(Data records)
- Opening Delimiter -
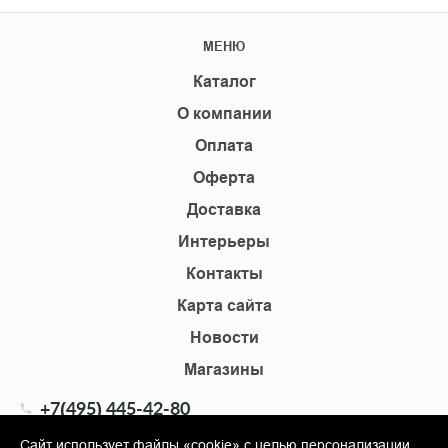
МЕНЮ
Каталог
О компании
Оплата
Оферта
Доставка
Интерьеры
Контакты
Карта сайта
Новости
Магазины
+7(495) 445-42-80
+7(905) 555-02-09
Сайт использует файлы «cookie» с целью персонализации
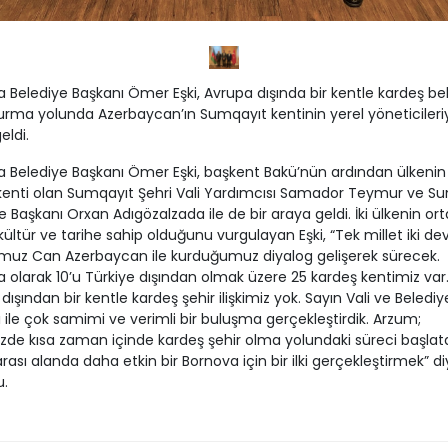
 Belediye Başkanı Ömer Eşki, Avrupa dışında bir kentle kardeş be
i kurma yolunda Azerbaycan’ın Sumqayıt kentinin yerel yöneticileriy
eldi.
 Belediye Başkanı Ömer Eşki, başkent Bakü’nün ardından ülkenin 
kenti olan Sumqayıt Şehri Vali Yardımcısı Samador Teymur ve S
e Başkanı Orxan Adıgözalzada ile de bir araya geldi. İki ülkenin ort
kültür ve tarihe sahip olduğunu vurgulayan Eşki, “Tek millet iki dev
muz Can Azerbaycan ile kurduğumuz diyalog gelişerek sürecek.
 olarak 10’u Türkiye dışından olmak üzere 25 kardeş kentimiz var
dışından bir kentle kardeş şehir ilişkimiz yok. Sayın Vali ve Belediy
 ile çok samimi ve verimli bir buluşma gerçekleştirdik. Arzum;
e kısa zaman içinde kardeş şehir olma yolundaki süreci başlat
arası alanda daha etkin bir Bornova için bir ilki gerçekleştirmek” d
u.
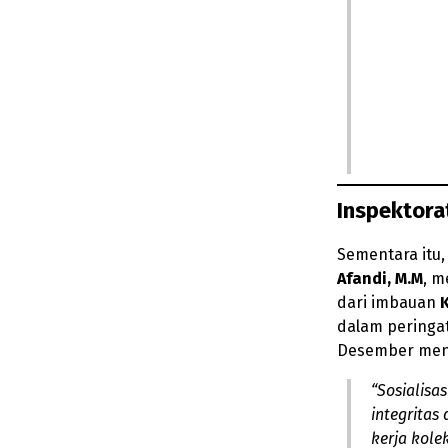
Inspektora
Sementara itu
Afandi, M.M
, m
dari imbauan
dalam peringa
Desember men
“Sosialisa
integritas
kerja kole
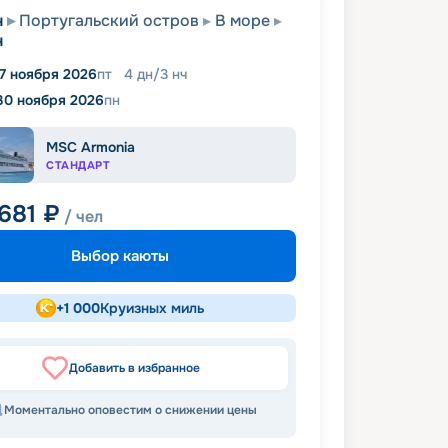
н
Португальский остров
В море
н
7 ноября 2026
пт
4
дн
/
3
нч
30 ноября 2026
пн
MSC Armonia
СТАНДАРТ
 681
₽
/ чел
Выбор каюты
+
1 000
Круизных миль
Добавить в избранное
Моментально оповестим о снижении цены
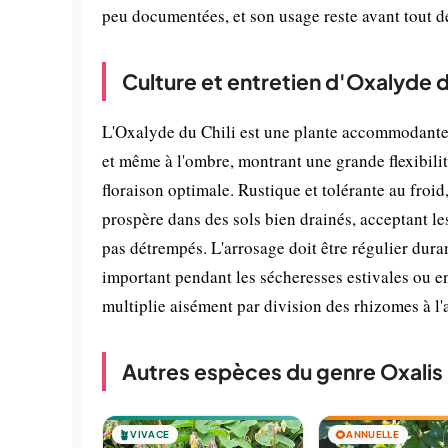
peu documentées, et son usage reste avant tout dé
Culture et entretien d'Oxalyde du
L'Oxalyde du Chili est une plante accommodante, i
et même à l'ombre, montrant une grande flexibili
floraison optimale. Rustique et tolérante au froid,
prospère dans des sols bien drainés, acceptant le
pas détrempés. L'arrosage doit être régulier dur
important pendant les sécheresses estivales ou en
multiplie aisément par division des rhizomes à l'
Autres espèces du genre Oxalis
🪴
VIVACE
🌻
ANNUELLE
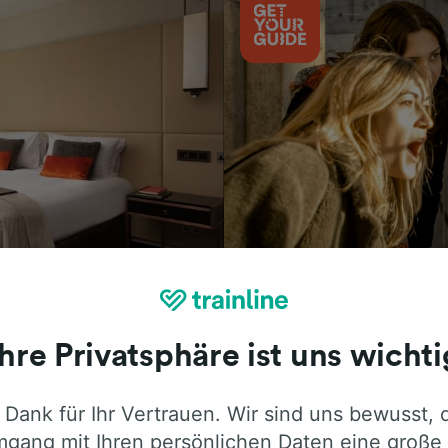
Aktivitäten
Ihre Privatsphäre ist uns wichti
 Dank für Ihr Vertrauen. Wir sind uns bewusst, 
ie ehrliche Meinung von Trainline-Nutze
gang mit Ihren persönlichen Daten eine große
- Closing Delimiter -
Work order: Reproduce the text of the data above, swapping every "kardeş" for "dost" and keeping everything else unchanged. Leave the pictures out of your answer.

Your solution:
МЕНЮ
Каталог
О компании
Оплата
Оферта
Доставка
Интерьеры
Контакты
Карта сайта
Новости
Магазины
+7(495) 445-42-80
+7(905) 555-02-09
Сайт использует файлы «cookie» с целью персонализации
 Belediye Başkanı Ömer Eşki, Avrupa dışında bir kentle dost be
i kurma yolunda Azerbaycan’ın Sumqayıt kentinin yerel yöneticileriy
eldi.
 Belediye Başkanı Ömer Eşki, başkent Bakü’nün ardından ülkenin 
kenti olan Sumqayıt Şehri Vali Yardımcısı Samador Teymur ve S
e Başkanı Orxan Adıgözalzada ile de bir araya geldi. İki ülkenin ort
kültür ve tarihe sahip olduğunu vurgulayan Eşki, “Tek millet iki dev
muz Can Azerbaycan ile kurduğumuz diyalog gelişerek sürecek.
 olarak 10’u Türkiye dışından olmak üzere 25 dost kentimiz var
dışından bir kentle dost şehir ilişkimiz yok. Sayın Vali ve Belediy
 ile çok samimi ve verimli bir buluşma gerçekleştirdik. Arzum;
e kısa zaman içinde dost şehir olma yolundaki süreci başlat
arası alanda daha etkin bir Bornova için bir ilki gerçekleştirmek” d
u.
Inspektora
Sementara itu
Afandi, M.M
, m
dari imbauan
dalam peringa
Desember men
“Sosialisa
integritas
kerja kole
н
Португальский остров
В море
н
7 ноября 2026
пт
4
дн
/
3
нч
30 ноября 2026
пн
MSC Armonia
СТАНДАРТ
 681
₽
/ чел
Выбор каюты
+
1 000
Круизных миль
Добавить в избранное
Моментально оповестим о снижении цены
peu documentées, et son usage reste avant tout dé
Culture et entretien d'Oxalyde du
L'Oxalyde du Chili est une plante accommodante, i
et même à l'ombre, montrant une grande flexibili
floraison optimale. Rustique et tolérante au froid,
prospère dans des sols bien drainés, acceptant le
pas détrempés. L'arrosage doit être régulier dur
important pendant les sécheresses estivales ou en
multiplie aisément par division des rhizomes à l'
Autres espèces du genre Oxalis
🪴
VIVACE
🌻
ANNUELLE
Aktivitäten
Ihre Privatsphäre ist uns wichti
 Dank für Ihr Vertrauen. Wir sind uns bewusst, 
ie ehrliche Meinung von Trainline-Nutze
gang mit Ihren persönlichen Daten eine große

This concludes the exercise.